アミノ酸は、酵素の影響を受けて脱アミノ化、つまり代謝していきます。アミノ基を外す酵素の多くは肝臓にありますが、B C AAを代謝する酵素の場合は肝臓ではなく筋肉にあります。筋肉を動かすと、B C A Aを代謝する酵素が元気になり、B C A Aが代謝されます。トレーニング時にはBCAA の代謝がより進みますから、そこにB C A Aが十分にない状態にあると、今度は筋肉内のBCAA を代謝してしまう、いわゆるカタボリックの状態になってしまうのです。つまり、トレーニングを頑張れば頑張るほどアミノ酸のバランスが崩れてしまいます。そこで、あえてB C A Aを単独で入れることで、筋肉が守られるのです。
B C A Aが代謝すると、乳酸を生み出さない経路でエネルギーになってくれます。トレーニングが辛くなるひとつのきっかけは乳酸ですが、B C A Aが第3のエネルギー源となって、より頑張れるということです。

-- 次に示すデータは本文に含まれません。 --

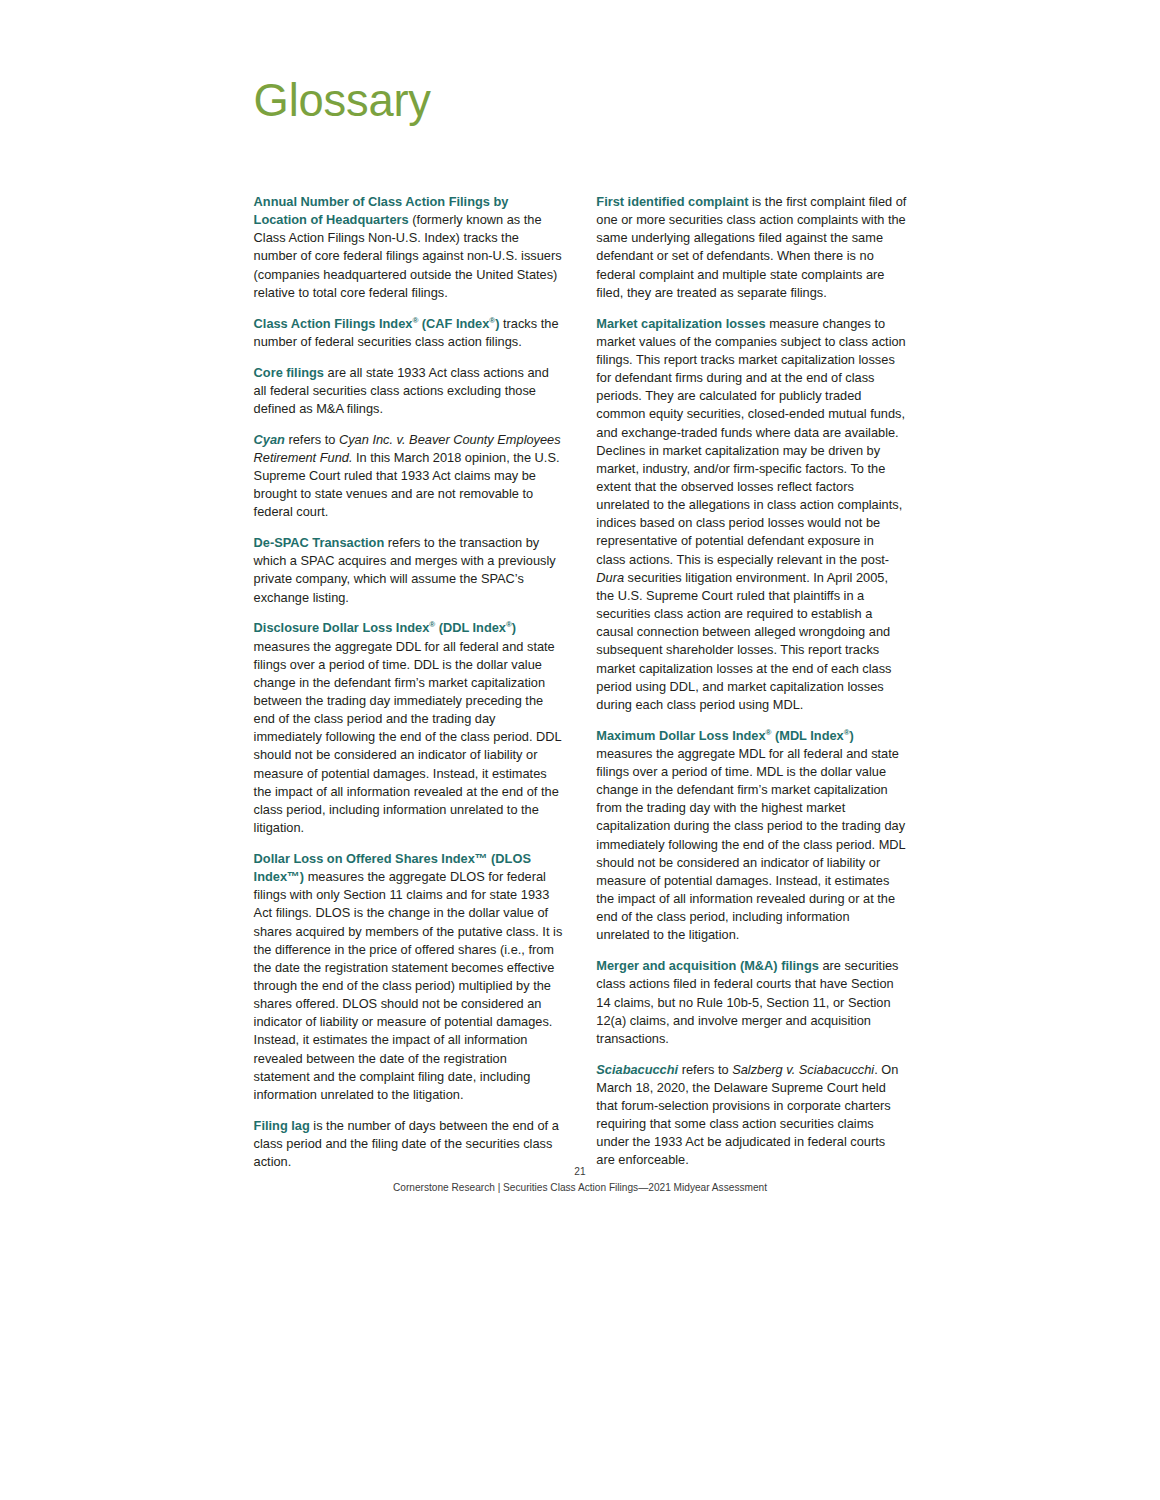Glossary
Annual Number of Class Action Filings by Location of Headquarters (formerly known as the Class Action Filings Non-U.S. Index) tracks the number of core federal filings against non-U.S. issuers (companies headquartered outside the United States) relative to total core federal filings.
Class Action Filings Index® (CAF Index®) tracks the number of federal securities class action filings.
Core filings are all state 1933 Act class actions and all federal securities class actions excluding those defined as M&A filings.
Cyan refers to Cyan Inc. v. Beaver County Employees Retirement Fund. In this March 2018 opinion, the U.S. Supreme Court ruled that 1933 Act claims may be brought to state venues and are not removable to federal court.
De-SPAC Transaction refers to the transaction by which a SPAC acquires and merges with a previously private company, which will assume the SPAC’s exchange listing.
Disclosure Dollar Loss Index® (DDL Index®) measures the aggregate DDL for all federal and state filings over a period of time. DDL is the dollar value change in the defendant firm’s market capitalization between the trading day immediately preceding the end of the class period and the trading day immediately following the end of the class period. DDL should not be considered an indicator of liability or measure of potential damages. Instead, it estimates the impact of all information revealed at the end of the class period, including information unrelated to the litigation.
Dollar Loss on Offered Shares Index™ (DLOS Index™) measures the aggregate DLOS for federal filings with only Section 11 claims and for state 1933 Act filings. DLOS is the change in the dollar value of shares acquired by members of the putative class. It is the difference in the price of offered shares (i.e., from the date the registration statement becomes effective through the end of the class period) multiplied by the shares offered. DLOS should not be considered an indicator of liability or measure of potential damages. Instead, it estimates the impact of all information revealed between the date of the registration statement and the complaint filing date, including information unrelated to the litigation.
Filing lag is the number of days between the end of a class period and the filing date of the securities class action.
First identified complaint is the first complaint filed of one or more securities class action complaints with the same underlying allegations filed against the same defendant or set of defendants. When there is no federal complaint and multiple state complaints are filed, they are treated as separate filings.
Market capitalization losses measure changes to market values of the companies subject to class action filings. This report tracks market capitalization losses for defendant firms during and at the end of class periods. They are calculated for publicly traded common equity securities, closed-ended mutual funds, and exchange-traded funds where data are available. Declines in market capitalization may be driven by market, industry, and/or firm-specific factors. To the extent that the observed losses reflect factors unrelated to the allegations in class action complaints, indices based on class period losses would not be representative of potential defendant exposure in class actions. This is especially relevant in the post-Dura securities litigation environment. In April 2005, the U.S. Supreme Court ruled that plaintiffs in a securities class action are required to establish a causal connection between alleged wrongdoing and subsequent shareholder losses. This report tracks market capitalization losses at the end of each class period using DDL, and market capitalization losses during each class period using MDL.
Maximum Dollar Loss Index® (MDL Index®) measures the aggregate MDL for all federal and state filings over a period of time. MDL is the dollar value change in the defendant firm’s market capitalization from the trading day with the highest market capitalization during the class period to the trading day immediately following the end of the class period. MDL should not be considered an indicator of liability or measure of potential damages. Instead, it estimates the impact of all information revealed during or at the end of the class period, including information unrelated to the litigation.
Merger and acquisition (M&A) filings are securities class actions filed in federal courts that have Section 14 claims, but no Rule 10b-5, Section 11, or Section 12(a) claims, and involve merger and acquisition transactions.
Sciabacucchi refers to Salzberg v. Sciabacucchi. On March 18, 2020, the Delaware Supreme Court held that forum-selection provisions in corporate charters requiring that some class action securities claims under the 1933 Act be adjudicated in federal courts are enforceable.
21 Cornerstone Research | Securities Class Action Filings—2021 Midyear Assessment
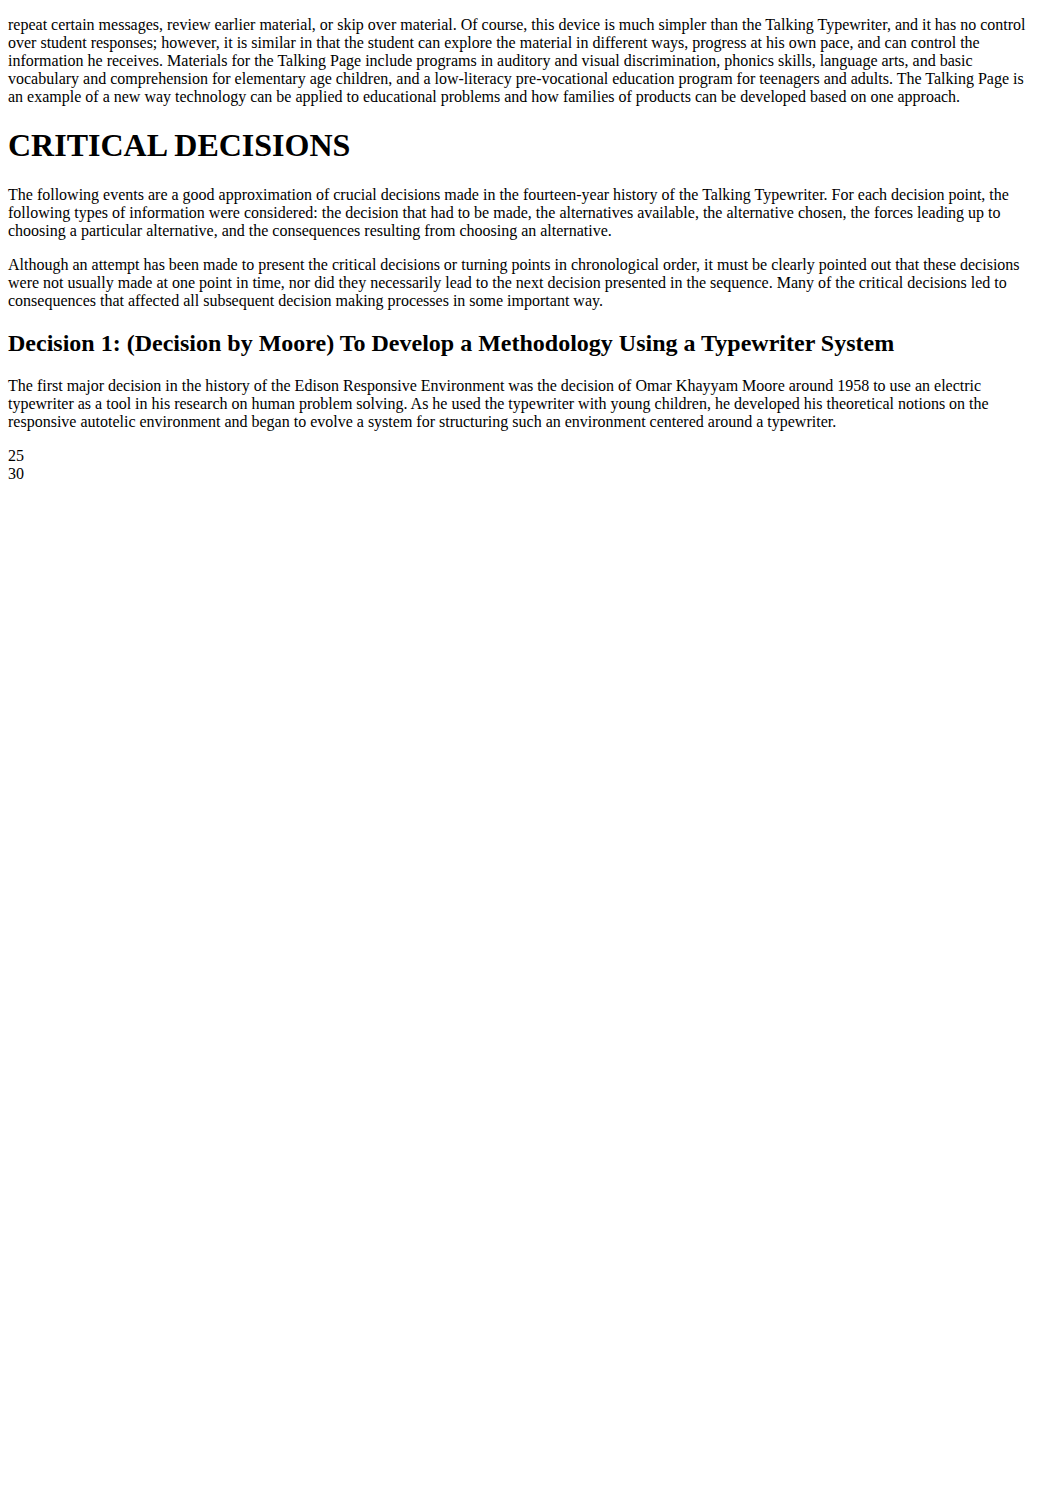repeat certain messages, review earlier material, or skip over material. Of course, this device is much simpler than the Talking Typewriter, and it has no control over student responses; however, it is similar in that the student can explore the material in different ways, progress at his own pace, and can control the information he receives. Materials for the Talking Page include programs in auditory and visual discrimination, phonics skills, language arts, and basic vocabulary and comprehension for elementary age children, and a low-literacy pre-vocational education program for teenagers and adults. The Talking Page is an example of a new way technology can be applied to educational problems and how families of products can be developed based on one approach.
CRITICAL DECISIONS
The following events are a good approximation of crucial decisions made in the fourteen-year history of the Talking Typewriter. For each decision point, the following types of information were considered: the decision that had to be made, the alternatives available, the alternative chosen, the forces leading up to choosing a particular alternative, and the consequences resulting from choosing an alternative.
Although an attempt has been made to present the critical decisions or turning points in chronological order, it must be clearly pointed out that these decisions were not usually made at one point in time, nor did they necessarily lead to the next decision presented in the sequence. Many of the critical decisions led to consequences that affected all subsequent decision making processes in some important way.
Decision 1: (Decision by Moore) To Develop a Methodology Using a Typewriter System
The first major decision in the history of the Edison Responsive Environment was the decision of Omar Khayyam Moore around 1958 to use an electric typewriter as a tool in his research on human problem solving. As he used the typewriter with young children, he developed his theoretical notions on the responsive autotelic environment and began to evolve a system for structuring such an environment centered around a typewriter.
25
30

さらに、代謝酵素とは別のメカニズムで、集中力を維持してくれる機能もあります。血液中では、B C A Aの3つのアミノ酸と、トリプトファンというアミノ酸がバランスを取っています。どちらも、脳へ行くための通り道である血液脳関門が一緒で、同じトランスポーターという渡し船によって運んでもらっていますが、脳での役割は異なり、トリプトファンはセロトニンという脳内伝達物質になります。セロトニンはノルアドレナリンなどの暴走系の神経伝達物質の調整役でもあり、眠りにつく際にはとても大切な物質ですが、トレーニング中に分泌されると、ブレーキがかかってしまう。BC A Aが消費されて少なくなると、トリプトファンが相対的に優先されて脳内に行くことになるので、脳内でセロトニンが作られやすい状態になり、集中力が途切れるのです。逆に、B C A Aをどんどん入れると、トリプトファンがトランスポーターに乗れないため、集中力が維持されるという仕組みです。
このように、たくさんの機能があるB C A A。最近は、なかでもロイシンが一番筋タンパクの合成に役立っていることが分かっています。ロイシンからHMB という代謝副産物が生まれ、このHMB が筋タンパクの合成のスイッチを押してくれるのです。筋肉分解の抑制、エネルギー源、集中力維持といった機能をもって、なおかつ筋肉に多く含まれるアミノ酸なので、トレーニングにとってはありがたいアミノ酸です。ビギナーにとって、プロテインの次はB C A Aを取り入れるのをおススメしておきます。
飲むタイミングは、トレーニング前とトレーニング中。もし、EAAと併用する場合は、EAAはトレーニング前、トレーニング中はB C A A、終わったらEAAを飲んでからプロテインという順番です。素早く吸収できるアミノ酸とゆっくり分解されるプロテインを同時に混ぜて飲んでしまうのはもったいないのでおススメしません。アミノ酸は空腹時、プロテインはアミノ酸の後という順番が理想的です。